MySpace touts more than 100 million MySpace “friends” and YouTube touts more than 100 million “clip-culture” videos viewed daily.
One hundred million is an impressive sounding number. The millions of MySpace social networkers and YouTube video sharers the sites boast are what attracted News Corp. and Google to acquire the respective Websites.
I have asked at this Digital Micro Markets Blog how much are 100 million non-paying users worth?
News Corp. paid $580 million for MySpace when it hosted less than 100 million “friends”; Google acquired YouTube’s 100 million claimed video views daily for $1.65 billion in Google stock.
HP is all about selling product and Bermel cited research indicating that 'people involved in social networking tend not to trust products advertised in the social network'… Bermel asked 'Why does HP have to 'be there'.
Levinsohn touted that MySpace commands “rich CPMs” from “hyper-targeted advertising.” I put forth to Levinsohn, however, that user-generated content generally nets “junk” CPMs and I pointed out that I had written about one particular MySpace friend–Sexxy Sangria–and noted that even Google had shown little interest in trying to sell ads against her style of very friendly profile.
MySpace’s Sexxy Sangria now appears tame, however, compared to the “very, very friendly” fare featured at Google’s YouTube. The prominent “Channels” tab on the YouTube homepage leads to the members page showcasing the twenty “most subscribed this week” clip-culture videos. Below is one of the YouTuber member channels featured: “hot lesbians kissing.”
MySpace also is able to sell access to its “front door” to high-quality marketers. MySpace is stymied by the very 100 million friends it touts inside MySpace, however.
John Trimble, SVP Branded Sales, FOX Interactive Media, put the “best” MySpace face forward, a sanitized one, in response to HP’s Bermel citing her reluctance to market to MySpace “friends”:
Trimble offered that MySpace conveniently offers “protected areas” within MySpace to provide marketers with a “trusted environment.” Trimble cited the MySpace homepage and brand sponsored sections saying there are areas in the site that “are not fully user generated.
I asked Trimble how his “protected area” brand sales pitch jibes with MySpace’s everyone is Tom’s friend positioning. After all, if the MySpace rasion d’etre is to promote the unfettered creation of user-generated content, wouldn’t advertisers be missing out on the real MySpace experience if advertising against “non MySpace” content.

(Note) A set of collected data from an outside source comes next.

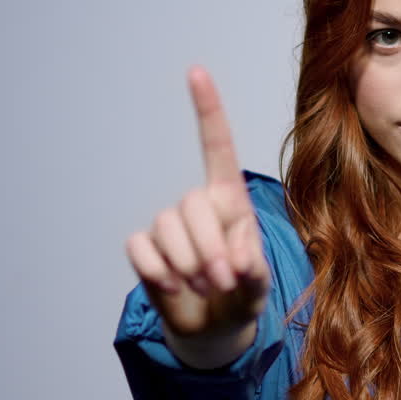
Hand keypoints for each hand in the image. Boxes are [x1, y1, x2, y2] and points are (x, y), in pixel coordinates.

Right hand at [124, 64, 271, 343]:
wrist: (214, 328)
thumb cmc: (243, 295)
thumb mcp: (259, 284)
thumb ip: (253, 270)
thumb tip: (232, 259)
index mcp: (231, 200)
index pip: (216, 147)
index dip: (206, 110)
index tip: (195, 71)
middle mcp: (197, 204)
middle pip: (191, 205)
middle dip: (209, 249)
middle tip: (223, 283)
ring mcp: (167, 225)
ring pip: (166, 228)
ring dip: (188, 265)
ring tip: (205, 287)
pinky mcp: (145, 248)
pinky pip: (141, 250)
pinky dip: (159, 274)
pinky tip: (174, 287)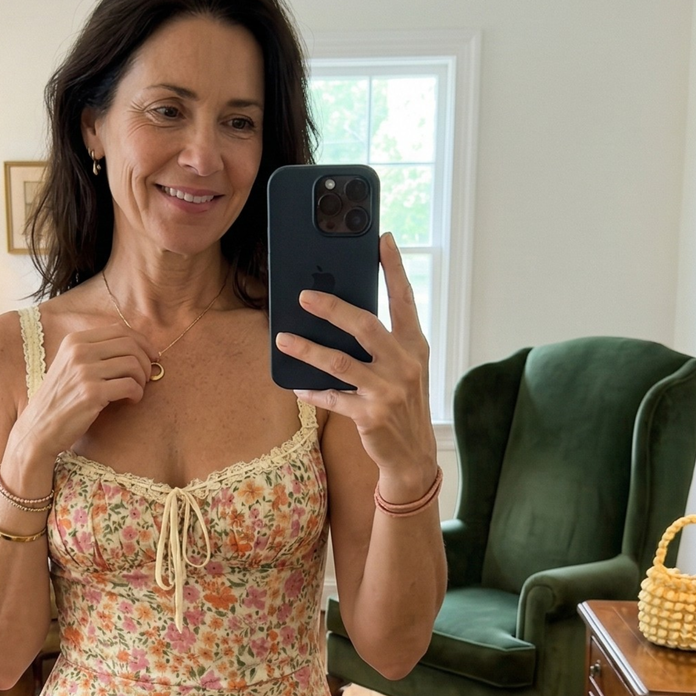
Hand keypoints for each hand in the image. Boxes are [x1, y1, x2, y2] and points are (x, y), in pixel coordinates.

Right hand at [14, 323, 153, 462]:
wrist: (39, 428)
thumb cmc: (60, 399)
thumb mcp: (70, 366)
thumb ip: (95, 352)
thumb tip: (136, 346)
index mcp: (74, 341)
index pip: (120, 329)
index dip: (142, 341)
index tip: (151, 355)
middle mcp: (78, 351)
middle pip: (130, 344)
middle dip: (146, 359)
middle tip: (147, 376)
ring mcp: (84, 371)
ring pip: (133, 364)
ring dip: (142, 378)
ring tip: (137, 390)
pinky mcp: (91, 393)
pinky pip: (130, 386)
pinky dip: (137, 394)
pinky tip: (131, 400)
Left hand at [274, 233, 436, 497]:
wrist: (413, 455)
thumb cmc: (402, 403)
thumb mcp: (403, 369)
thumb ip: (383, 343)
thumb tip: (342, 314)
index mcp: (414, 346)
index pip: (404, 300)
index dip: (394, 269)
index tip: (382, 239)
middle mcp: (404, 364)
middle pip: (365, 326)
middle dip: (332, 308)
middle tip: (304, 295)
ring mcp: (388, 391)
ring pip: (340, 363)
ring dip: (307, 349)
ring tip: (282, 338)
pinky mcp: (370, 416)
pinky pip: (332, 398)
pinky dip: (312, 391)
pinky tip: (295, 385)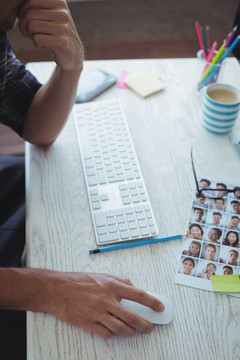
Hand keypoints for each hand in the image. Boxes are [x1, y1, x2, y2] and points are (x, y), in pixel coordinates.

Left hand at [18, 0, 83, 71]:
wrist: (73, 54)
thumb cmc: (57, 34)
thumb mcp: (52, 16)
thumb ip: (39, 7)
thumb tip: (20, 7)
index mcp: (60, 3)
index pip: (31, 1)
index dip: (23, 11)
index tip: (25, 21)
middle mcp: (63, 14)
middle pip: (29, 14)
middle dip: (24, 25)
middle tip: (28, 32)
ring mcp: (63, 28)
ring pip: (31, 26)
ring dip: (30, 35)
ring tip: (36, 38)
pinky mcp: (62, 42)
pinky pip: (37, 40)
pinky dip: (36, 44)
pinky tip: (44, 45)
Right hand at [46, 272, 164, 338]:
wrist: (57, 290)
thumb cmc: (77, 281)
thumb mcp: (101, 275)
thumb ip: (119, 280)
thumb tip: (132, 286)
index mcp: (111, 285)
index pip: (138, 295)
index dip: (152, 302)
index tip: (159, 306)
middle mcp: (106, 300)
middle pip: (133, 317)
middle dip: (145, 324)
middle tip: (150, 326)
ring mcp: (98, 313)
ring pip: (122, 328)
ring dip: (131, 331)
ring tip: (134, 330)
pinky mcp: (89, 323)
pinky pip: (107, 333)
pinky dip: (113, 334)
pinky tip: (115, 331)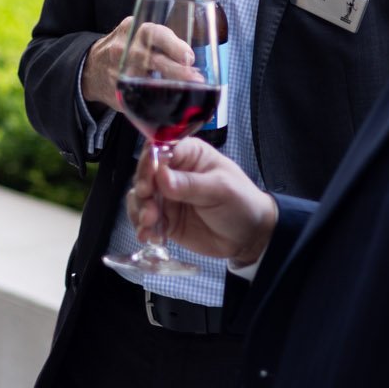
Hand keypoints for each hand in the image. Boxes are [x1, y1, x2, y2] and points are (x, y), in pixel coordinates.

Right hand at [84, 16, 203, 108]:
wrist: (91, 67)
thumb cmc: (126, 50)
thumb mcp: (138, 36)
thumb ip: (162, 43)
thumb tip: (195, 64)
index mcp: (132, 29)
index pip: (154, 33)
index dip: (174, 45)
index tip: (190, 57)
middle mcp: (124, 48)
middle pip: (150, 58)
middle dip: (175, 68)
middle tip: (194, 78)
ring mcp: (119, 70)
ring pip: (144, 79)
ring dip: (168, 86)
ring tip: (187, 92)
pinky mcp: (117, 89)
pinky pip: (137, 96)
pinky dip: (154, 99)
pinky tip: (169, 103)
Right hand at [128, 137, 277, 264]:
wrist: (249, 238)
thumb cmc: (242, 203)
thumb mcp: (221, 189)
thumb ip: (191, 184)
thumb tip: (161, 176)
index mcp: (189, 154)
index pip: (160, 150)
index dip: (150, 164)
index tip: (148, 182)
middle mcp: (173, 172)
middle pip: (144, 173)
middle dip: (142, 190)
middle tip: (149, 206)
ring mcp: (166, 196)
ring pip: (139, 197)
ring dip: (140, 210)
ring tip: (149, 224)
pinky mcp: (164, 218)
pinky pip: (143, 219)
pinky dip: (142, 227)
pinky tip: (149, 235)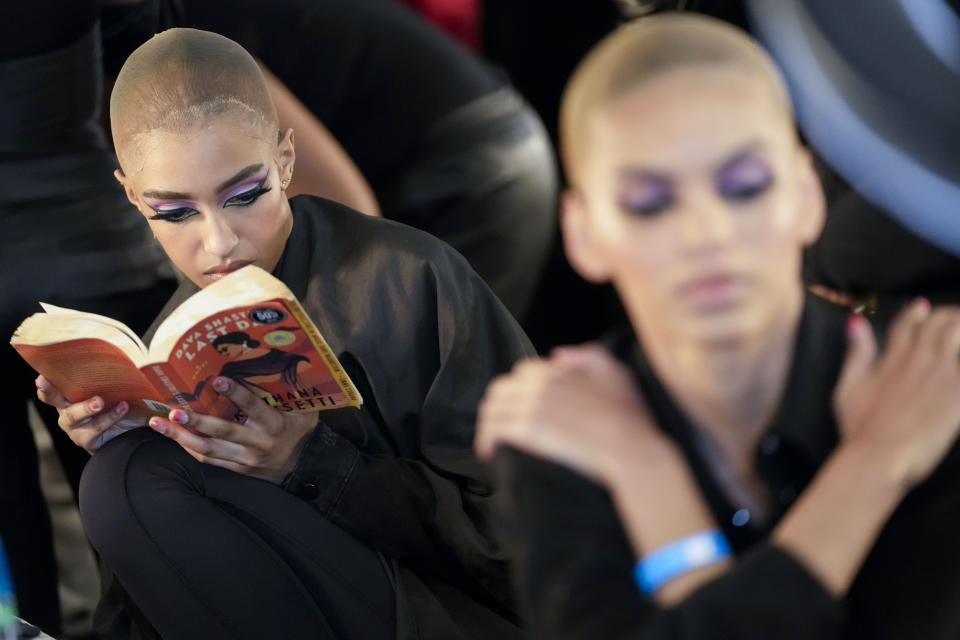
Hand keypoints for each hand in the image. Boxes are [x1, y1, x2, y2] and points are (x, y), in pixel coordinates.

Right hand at [34, 375, 130, 453]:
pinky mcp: (86, 440)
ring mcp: (75, 428)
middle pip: (53, 400)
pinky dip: (110, 416)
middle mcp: (68, 411)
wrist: (138, 428)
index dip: (45, 383)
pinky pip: (94, 428)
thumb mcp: (117, 387)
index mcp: (70, 395)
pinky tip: (123, 407)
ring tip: (100, 401)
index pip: (52, 387)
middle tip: (51, 383)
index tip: (41, 377)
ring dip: (86, 407)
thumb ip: (108, 375)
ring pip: (73, 416)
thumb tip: (115, 353)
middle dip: (50, 391)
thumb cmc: (126, 403)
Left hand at [148, 376, 317, 483]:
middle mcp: (258, 443)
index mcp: (274, 424)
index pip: (252, 407)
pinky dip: (190, 449)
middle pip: (223, 432)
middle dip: (197, 423)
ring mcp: (246, 459)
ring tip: (159, 425)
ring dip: (181, 438)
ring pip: (209, 450)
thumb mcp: (303, 410)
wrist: (304, 466)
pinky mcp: (238, 470)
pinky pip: (210, 461)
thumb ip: (290, 393)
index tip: (216, 380)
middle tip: (174, 412)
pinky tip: (174, 438)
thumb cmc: (300, 430)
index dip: (235, 394)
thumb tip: (279, 363)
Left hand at [475, 343, 666, 483]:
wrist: (632, 449)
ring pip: (492, 410)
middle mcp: (540, 384)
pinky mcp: (528, 431)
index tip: (519, 407)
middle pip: (500, 390)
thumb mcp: (617, 372)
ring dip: (487, 425)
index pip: (522, 373)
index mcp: (557, 370)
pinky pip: (494, 431)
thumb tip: (558, 354)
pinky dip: (486, 440)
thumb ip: (588, 355)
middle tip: (498, 425)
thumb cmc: (630, 415)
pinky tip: (489, 453)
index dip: (518, 391)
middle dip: (497, 407)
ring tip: (489, 443)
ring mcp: (532, 406)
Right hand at [835, 299, 959, 487]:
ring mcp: (942, 375)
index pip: (909, 323)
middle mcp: (919, 360)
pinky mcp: (959, 394)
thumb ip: (856, 353)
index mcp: (892, 359)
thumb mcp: (847, 388)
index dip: (918, 312)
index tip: (924, 307)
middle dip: (951, 317)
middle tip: (955, 324)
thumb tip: (855, 322)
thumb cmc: (858, 429)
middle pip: (942, 323)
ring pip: (959, 333)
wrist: (878, 457)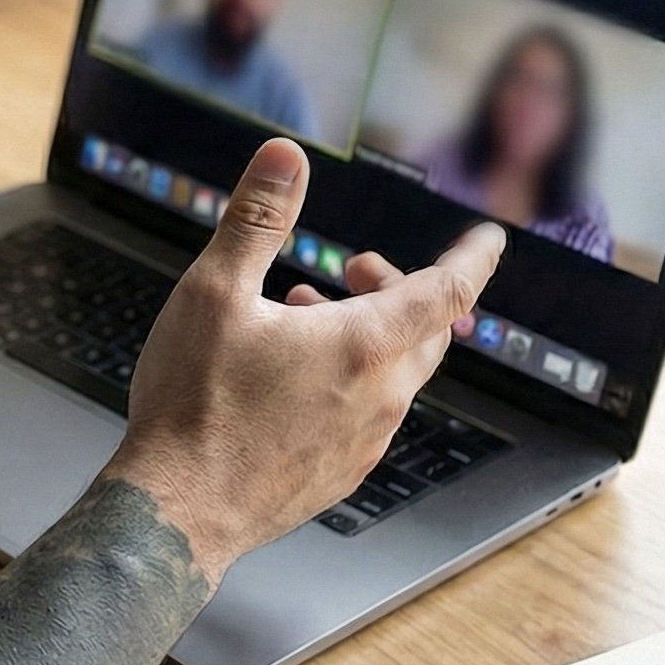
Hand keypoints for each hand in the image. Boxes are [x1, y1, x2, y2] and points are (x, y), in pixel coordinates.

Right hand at [109, 137, 504, 577]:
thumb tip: (284, 156)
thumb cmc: (193, 404)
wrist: (177, 508)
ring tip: (304, 312)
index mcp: (364, 345)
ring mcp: (364, 442)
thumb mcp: (213, 292)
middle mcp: (379, 396)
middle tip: (352, 267)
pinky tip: (292, 376)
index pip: (448, 290)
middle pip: (426, 331)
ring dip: (367, 334)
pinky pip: (367, 415)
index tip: (487, 238)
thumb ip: (256, 218)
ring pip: (395, 375)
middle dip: (399, 288)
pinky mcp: (339, 474)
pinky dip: (350, 380)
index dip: (472, 258)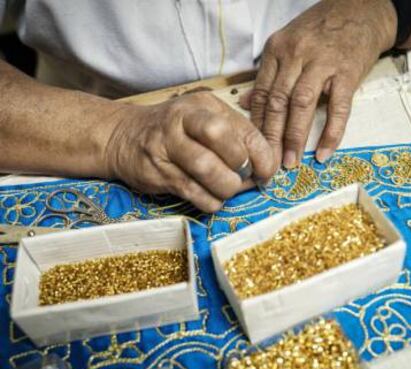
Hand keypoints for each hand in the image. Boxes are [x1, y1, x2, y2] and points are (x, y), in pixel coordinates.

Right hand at [104, 92, 275, 211]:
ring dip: (226, 188)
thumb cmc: (173, 129)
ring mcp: (166, 147)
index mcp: (202, 105)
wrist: (123, 136)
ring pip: (208, 171)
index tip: (266, 170)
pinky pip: (194, 194)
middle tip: (243, 178)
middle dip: (241, 167)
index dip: (261, 154)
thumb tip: (266, 166)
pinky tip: (211, 196)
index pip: (241, 127)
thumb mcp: (203, 117)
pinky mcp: (157, 173)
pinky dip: (210, 201)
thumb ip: (234, 134)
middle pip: (223, 142)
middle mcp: (182, 121)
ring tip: (227, 188)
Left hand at [244, 0, 396, 167]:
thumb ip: (266, 76)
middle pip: (278, 102)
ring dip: (295, 137)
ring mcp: (323, 63)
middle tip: (269, 163)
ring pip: (302, 104)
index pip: (261, 94)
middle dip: (272, 137)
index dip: (257, 125)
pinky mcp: (348, 72)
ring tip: (290, 162)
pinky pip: (338, 107)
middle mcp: (296, 55)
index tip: (254, 148)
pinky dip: (331, 132)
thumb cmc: (318, 32)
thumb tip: (244, 104)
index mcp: (277, 50)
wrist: (361, 11)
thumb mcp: (286, 45)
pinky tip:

Trimble reiterated his “protected area” sales pitch as a response.
With “Sexxy Sangria” at MySpace and “hot lesbian kissers” at YouTube, News Corp. and Google will need to make the case for why marketing in “unprotected areas” of social networking properties is advantageous, if they hope to command more than “junk" CPMs based on their hundreds of millions of friends and video sharers.